Last October, Inslee and Murray announced their intent to come up with a joint state-federal plan for salmon recovery in the basin. They have set a July 31 deadline for their recommendations and will allow the public to submit comments on the draft report until July 11.
“We continue to approach the question of breaching with open minds and without a predetermined decision,” Inslee and Murray said in a joint statement.
The draft report, compiled by Ross Strategic and Kramer Consulting, says that replacing most of the services the dam provides is possible, but costly. If they are breached, the region’s barging and cruise industries will take a hit.
Newhouse, McMorris Rodgers and Bentz all criticized the Inslee-Murray report. Bentz, for instance, called it a “slap in the face to working Oregonians,” saying it is “based on predictable cherry-picked, a la carte science.”

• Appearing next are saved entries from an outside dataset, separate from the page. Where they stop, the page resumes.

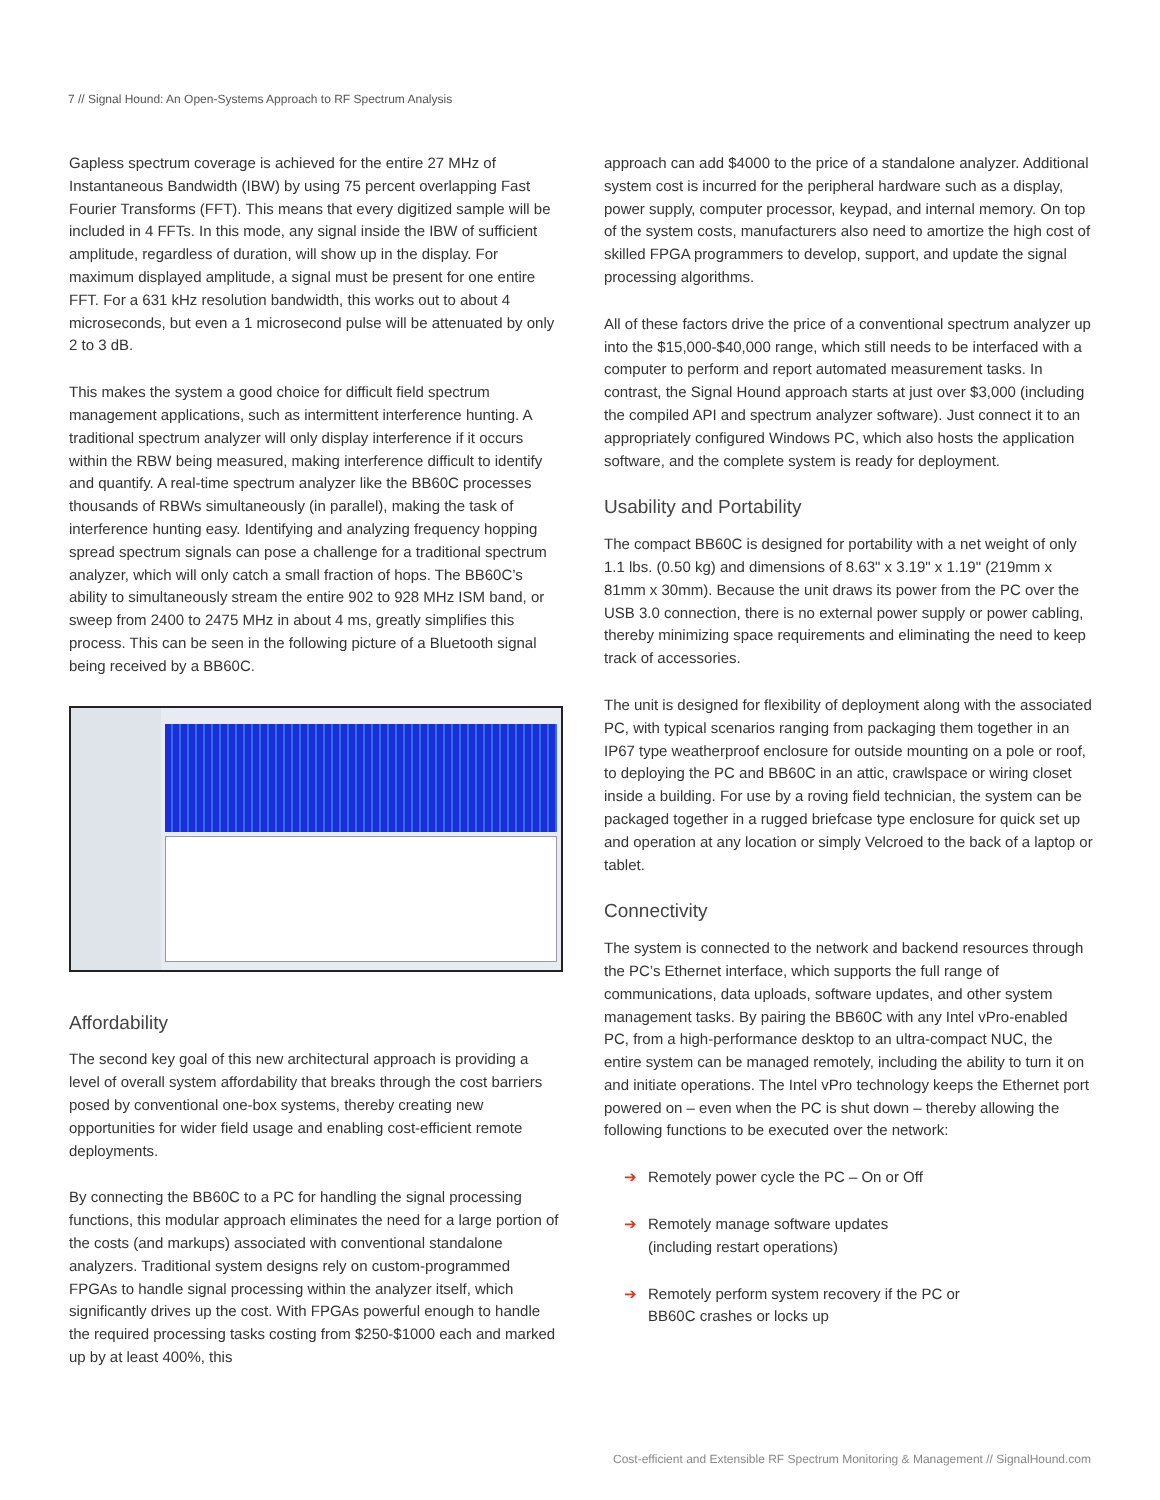7 // Signal Hound: An Open-Systems Approach to RF Spectrum Analysis
Gapless spectrum coverage is achieved for the entire 27 MHz of Instantaneous Bandwidth (IBW) by using 75 percent overlapping Fast Fourier Transforms (FFT). This means that every digitized sample will be included in 4 FFTs. In this mode, any signal inside the IBW of sufficient amplitude, regardless of duration, will show up in the display. For maximum displayed amplitude, a signal must be present for one entire FFT. For a 631 kHz resolution bandwidth, this works out to about 4 microseconds, but even a 1 microsecond pulse will be attenuated by only 2 to 3 dB.
This makes the system a good choice for difficult field spectrum management applications, such as intermittent interference hunting. A traditional spectrum analyzer will only display interference if it occurs within the RBW being measured, making interference difficult to identify and quantify. A real-time spectrum analyzer like the BB60C processes thousands of RBWs simultaneously (in parallel), making the task of interference hunting easy. Identifying and analyzing frequency hopping spread spectrum signals can pose a challenge for a traditional spectrum analyzer, which will only catch a small fraction of hops. The BB60C’s ability to simultaneously stream the entire 902 to 928 MHz ISM band, or sweep from 2400 to 2475 MHz in about 4 ms, greatly simplifies this process. This can be seen in the following picture of a Bluetooth signal being received by a BB60C.
Affordability
The second key goal of this new architectural approach is providing a level of overall system affordability that breaks through the cost barriers posed by conventional one-box systems, thereby creating new opportunities for wider field usage and enabling cost-efficient remote deployments.
By connecting the BB60C to a PC for handling the signal processing functions, this modular approach eliminates the need for a large portion of the costs (and markups) associated with conventional standalone analyzers. Traditional system designs rely on custom-programmed FPGAs to handle signal processing within the analyzer itself, which significantly drives up the cost. With FPGAs powerful enough to handle the required processing tasks costing from $250-$1000 each and marked up by at least 400%, this
approach can add $4000 to the price of a standalone analyzer. Additional system cost is incurred for the peripheral hardware such as a display, power supply, computer processor, keypad, and internal memory. On top of the system costs, manufacturers also need to amortize the high cost of skilled FPGA programmers to develop, support, and update the signal processing algorithms.
All of these factors drive the price of a conventional spectrum analyzer up into the $15,000-$40,000 range, which still needs to be interfaced with a computer to perform and report automated measurement tasks. In contrast, the Signal Hound approach starts at just over $3,000 (including the compiled API and spectrum analyzer software). Just connect it to an appropriately configured Windows PC, which also hosts the application software, and the complete system is ready for deployment.
Usability and Portability
The compact BB60C is designed for portability with a net weight of only 1.1 lbs. (0.50 kg) and dimensions of 8.63" x 3.19" x 1.19" (219mm x 81mm x 30mm). Because the unit draws its power from the PC over the USB 3.0 connection, there is no external power supply or power cabling, thereby minimizing space requirements and eliminating the need to keep track of accessories.
The unit is designed for flexibility of deployment along with the associated PC, with typical scenarios ranging from packaging them together in an IP67 type weatherproof enclosure for outside mounting on a pole or roof, to deploying the PC and BB60C in an attic, crawlspace or wiring closet inside a building. For use by a roving field technician, the system can be packaged together in a rugged briefcase type enclosure for quick set up and operation at any location or simply Velcroed to the back of a laptop or tablet.
Connectivity
The system is connected to the network and backend resources through the PC’s Ethernet interface, which supports the full range of communications, data uploads, software updates, and other system management tasks. By pairing the BB60C with any Intel vPro-enabled PC, from a high-performance desktop to an ultra-compact NUC, the entire system can be managed remotely, including the ability to turn it on and initiate operations. The Intel vPro technology keeps the Ethernet port powered on – even when the PC is shut down – thereby allowing the following functions to be executed over the network:
➔ Remotely power cycle the PC – On or Off
➔ Remotely manage software updates
(including restart operations)
➔ Remotely perform system recovery if the PC or
BB60C crashes or locks up
Cost-efficient and Extensible RF Spectrum Monitoring & Management // SignalHound.com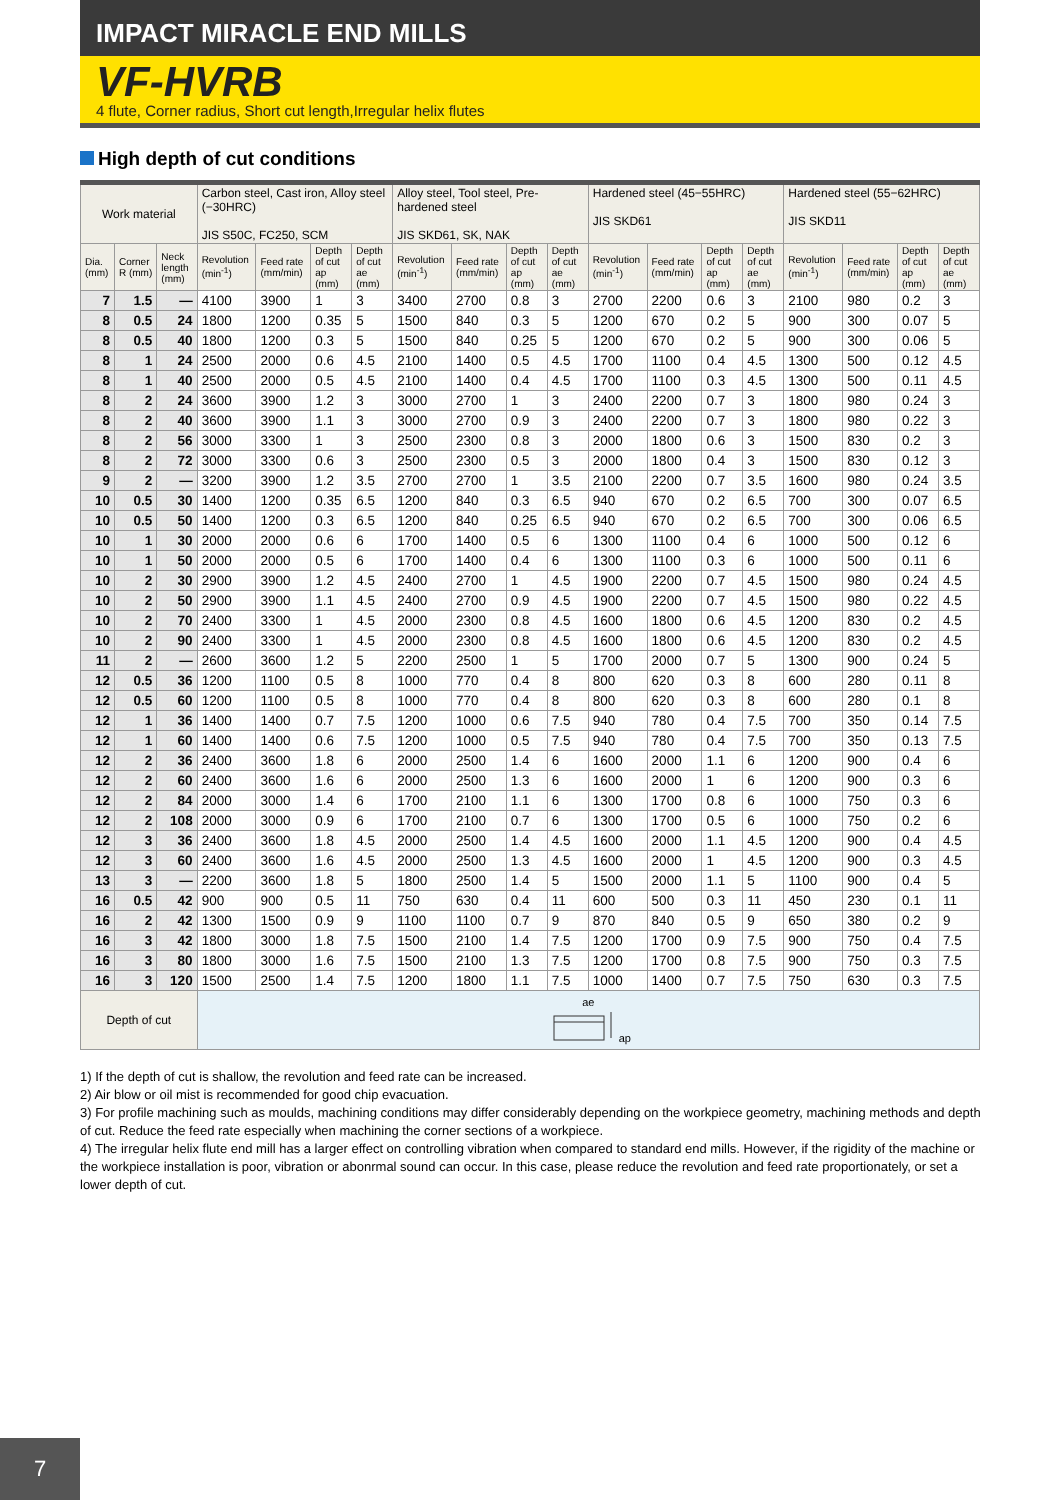IMPACT MIRACLE END MILLS
VF-HVRB
4 flute, Corner radius, Short cut length,Irregular helix flutes
High depth of cut conditions
| Work material | | | Carbon steel, Cast iron, Alloy steel (−30HRC) JIS S50C, FC250, SCM | | | | Alloy steel, Tool steel, Pre-hardened steel JIS SKD61, SK, NAK | | | | Hardened steel (45−55HRC) JIS SKD61 | | | | Hardened steel (55−62HRC) JIS SKD11 | | | |
| --- | --- | --- | --- | --- | --- | --- | --- | --- | --- | --- | --- | --- | --- | --- | --- | --- | --- | --- |
| Dia. (mm) | Corner R (mm) | Neck length (mm) | Revolution (min<sup>-1</sup>) | Feed rate (mm/min) | Depth of cut ap (mm) | Depth of cut ae (mm) | Revolution (min<sup>-1</sup>) | Feed rate (mm/min) | Depth of cut ap (mm) | Depth of cut ae (mm) | Revolution (min<sup>-1</sup>) | Feed rate (mm/min) | Depth of cut ap (mm) | Depth of cut ae (mm) | Revolution (min<sup>-1</sup>) | Feed rate (mm/min) | Depth of cut ap (mm) | Depth of cut ae (mm) |
| 7 | 1.5 | — | 4100 | 3900 | 1 | 3 | 3400 | 2700 | 0.8 | 3 | 2700 | 2200 | 0.6 | 3 | 2100 | 980 | 0.2 | 3 |
| 8 | 0.5 | 24 | 1800 | 1200 | 0.35 | 5 | 1500 | 840 | 0.3 | 5 | 1200 | 670 | 0.2 | 5 | 900 | 300 | 0.07 | 5 |
| 8 | 0.5 | 40 | 1800 | 1200 | 0.3 | 5 | 1500 | 840 | 0.25 | 5 | 1200 | 670 | 0.2 | 5 | 900 | 300 | 0.06 | 5 |
| 8 | 1 | 24 | 2500 | 2000 | 0.6 | 4.5 | 2100 | 1400 | 0.5 | 4.5 | 1700 | 1100 | 0.4 | 4.5 | 1300 | 500 | 0.12 | 4.5 |
| 8 | 1 | 40 | 2500 | 2000 | 0.5 | 4.5 | 2100 | 1400 | 0.4 | 4.5 | 1700 | 1100 | 0.3 | 4.5 | 1300 | 500 | 0.11 | 4.5 |
| 8 | 2 | 24 | 3600 | 3900 | 1.2 | 3 | 3000 | 2700 | 1 | 3 | 2400 | 2200 | 0.7 | 3 | 1800 | 980 | 0.24 | 3 |
| 8 | 2 | 40 | 3600 | 3900 | 1.1 | 3 | 3000 | 2700 | 0.9 | 3 | 2400 | 2200 | 0.7 | 3 | 1800 | 980 | 0.22 | 3 |
| 8 | 2 | 56 | 3000 | 3300 | 1 | 3 | 2500 | 2300 | 0.8 | 3 | 2000 | 1800 | 0.6 | 3 | 1500 | 830 | 0.2 | 3 |
| 8 | 2 | 72 | 3000 | 3300 | 0.6 | 3 | 2500 | 2300 | 0.5 | 3 | 2000 | 1800 | 0.4 | 3 | 1500 | 830 | 0.12 | 3 |
| 9 | 2 | — | 3200 | 3900 | 1.2 | 3.5 | 2700 | 2700 | 1 | 3.5 | 2100 | 2200 | 0.7 | 3.5 | 1600 | 980 | 0.24 | 3.5 |
| 10 | 0.5 | 30 | 1400 | 1200 | 0.35 | 6.5 | 1200 | 840 | 0.3 | 6.5 | 940 | 670 | 0.2 | 6.5 | 700 | 300 | 0.07 | 6.5 |
| 10 | 0.5 | 50 | 1400 | 1200 | 0.3 | 6.5 | 1200 | 840 | 0.25 | 6.5 | 940 | 670 | 0.2 | 6.5 | 700 | 300 | 0.06 | 6.5 |
| 10 | 1 | 30 | 2000 | 2000 | 0.6 | 6 | 1700 | 1400 | 0.5 | 6 | 1300 | 1100 | 0.4 | 6 | 1000 | 500 | 0.12 | 6 |
| 10 | 1 | 50 | 2000 | 2000 | 0.5 | 6 | 1700 | 1400 | 0.4 | 6 | 1300 | 1100 | 0.3 | 6 | 1000 | 500 | 0.11 | 6 |
| 10 | 2 | 30 | 2900 | 3900 | 1.2 | 4.5 | 2400 | 2700 | 1 | 4.5 | 1900 | 2200 | 0.7 | 4.5 | 1500 | 980 | 0.24 | 4.5 |
| 10 | 2 | 50 | 2900 | 3900 | 1.1 | 4.5 | 2400 | 2700 | 0.9 | 4.5 | 1900 | 2200 | 0.7 | 4.5 | 1500 | 980 | 0.22 | 4.5 |
| 10 | 2 | 70 | 2400 | 3300 | 1 | 4.5 | 2000 | 2300 | 0.8 | 4.5 | 1600 | 1800 | 0.6 | 4.5 | 1200 | 830 | 0.2 | 4.5 |
| 10 | 2 | 90 | 2400 | 3300 | 1 | 4.5 | 2000 | 2300 | 0.8 | 4.5 | 1600 | 1800 | 0.6 | 4.5 | 1200 | 830 | 0.2 | 4.5 |
| 11 | 2 | — | 2600 | 3600 | 1.2 | 5 | 2200 | 2500 | 1 | 5 | 1700 | 2000 | 0.7 | 5 | 1300 | 900 | 0.24 | 5 |
| 12 | 0.5 | 36 | 1200 | 1100 | 0.5 | 8 | 1000 | 770 | 0.4 | 8 | 800 | 620 | 0.3 | 8 | 600 | 280 | 0.11 | 8 |
| 12 | 0.5 | 60 | 1200 | 1100 | 0.5 | 8 | 1000 | 770 | 0.4 | 8 | 800 | 620 | 0.3 | 8 | 600 | 280 | 0.1 | 8 |
| 12 | 1 | 36 | 1400 | 1400 | 0.7 | 7.5 | 1200 | 1000 | 0.6 | 7.5 | 940 | 780 | 0.4 | 7.5 | 700 | 350 | 0.14 | 7.5 |
| 12 | 1 | 60 | 1400 | 1400 | 0.6 | 7.5 | 1200 | 1000 | 0.5 | 7.5 | 940 | 780 | 0.4 | 7.5 | 700 | 350 | 0.13 | 7.5 |
| 12 | 2 | 36 | 2400 | 3600 | 1.8 | 6 | 2000 | 2500 | 1.4 | 6 | 1600 | 2000 | 1.1 | 6 | 1200 | 900 | 0.4 | 6 |
| 12 | 2 | 60 | 2400 | 3600 | 1.6 | 6 | 2000 | 2500 | 1.3 | 6 | 1600 | 2000 | 1 | 6 | 1200 | 900 | 0.3 | 6 |
| 12 | 2 | 84 | 2000 | 3000 | 1.4 | 6 | 1700 | 2100 | 1.1 | 6 | 1300 | 1700 | 0.8 | 6 | 1000 | 750 | 0.3 | 6 |
| 12 | 2 | 108 | 2000 | 3000 | 0.9 | 6 | 1700 | 2100 | 0.7 | 6 | 1300 | 1700 | 0.5 | 6 | 1000 | 750 | 0.2 | 6 |
| 12 | 3 | 36 | 2400 | 3600 | 1.8 | 4.5 | 2000 | 2500 | 1.4 | 4.5 | 1600 | 2000 | 1.1 | 4.5 | 1200 | 900 | 0.4 | 4.5 |
| 12 | 3 | 60 | 2400 | 3600 | 1.6 | 4.5 | 2000 | 2500 | 1.3 | 4.5 | 1600 | 2000 | 1 | 4.5 | 1200 | 900 | 0.3 | 4.5 |
| 13 | 3 | — | 2200 | 3600 | 1.8 | 5 | 1800 | 2500 | 1.4 | 5 | 1500 | 2000 | 1.1 | 5 | 1100 | 900 | 0.4 | 5 |
| 16 | 0.5 | 42 | 900 | 900 | 0.5 | 11 | 750 | 630 | 0.4 | 11 | 600 | 500 | 0.3 | 11 | 450 | 230 | 0.1 | 11 |
| 16 | 2 | 42 | 1300 | 1500 | 0.9 | 9 | 1100 | 1100 | 0.7 | 9 | 870 | 840 | 0.5 | 9 | 650 | 380 | 0.2 | 9 |
| 16 | 3 | 42 | 1800 | 3000 | 1.8 | 7.5 | 1500 | 2100 | 1.4 | 7.5 | 1200 | 1700 | 0.9 | 7.5 | 900 | 750 | 0.4 | 7.5 |
| 16 | 3 | 80 | 1800 | 3000 | 1.6 | 7.5 | 1500 | 2100 | 1.3 | 7.5 | 1200 | 1700 | 0.8 | 7.5 | 900 | 750 | 0.3 | 7.5 |
| 16 | 3 | 120 | 1500 | 2500 | 1.4 | 7.5 | 1200 | 1800 | 1.1 | 7.5 | 1000 | 1400 | 0.7 | 7.5 | 750 | 630 | 0.3 | 7.5 |
| Depth of cut | | | ae ap | | | | | | | | | | | | | | | |
1) If the depth of cut is shallow, the revolution and feed rate can be increased.
2) Air blow or oil mist is recommended for good chip evacuation.
3) For profile machining such as moulds, machining conditions may differ considerably depending on the workpiece geometry, machining methods and depth of cut. Reduce the feed rate especially when machining the corner sections of a workpiece.
4) The irregular helix flute end mill has a larger effect on controlling vibration when compared to standard end mills. However, if the rigidity of the machine or the workpiece installation is poor, vibration or abonrmal sound can occur. In this case, please reduce the revolution and feed rate proportionately, or set a lower depth of cut.
7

The Pacific Northwest Waterways Association, a group representing ports, barge companies and agricultural producers, also denounced the report, calling it an "oversimplification of dam breaching."
“There are significant gaps in the report as it relates to understanding the reality of shifting to alternative transportation modes, permitting and developing the infrastructure that would be required, impacts to Northwest and U.S. farmers, and the true ability to meet our regional and national climate goals without the dams in place,” said PNWA Director Heather Stebbings.
The National Wildlife Federation, however, praised the document's findings, saying the report “clearly outlines the services the dams provide can be replaced — and improved — with infrastructure investments in energy.”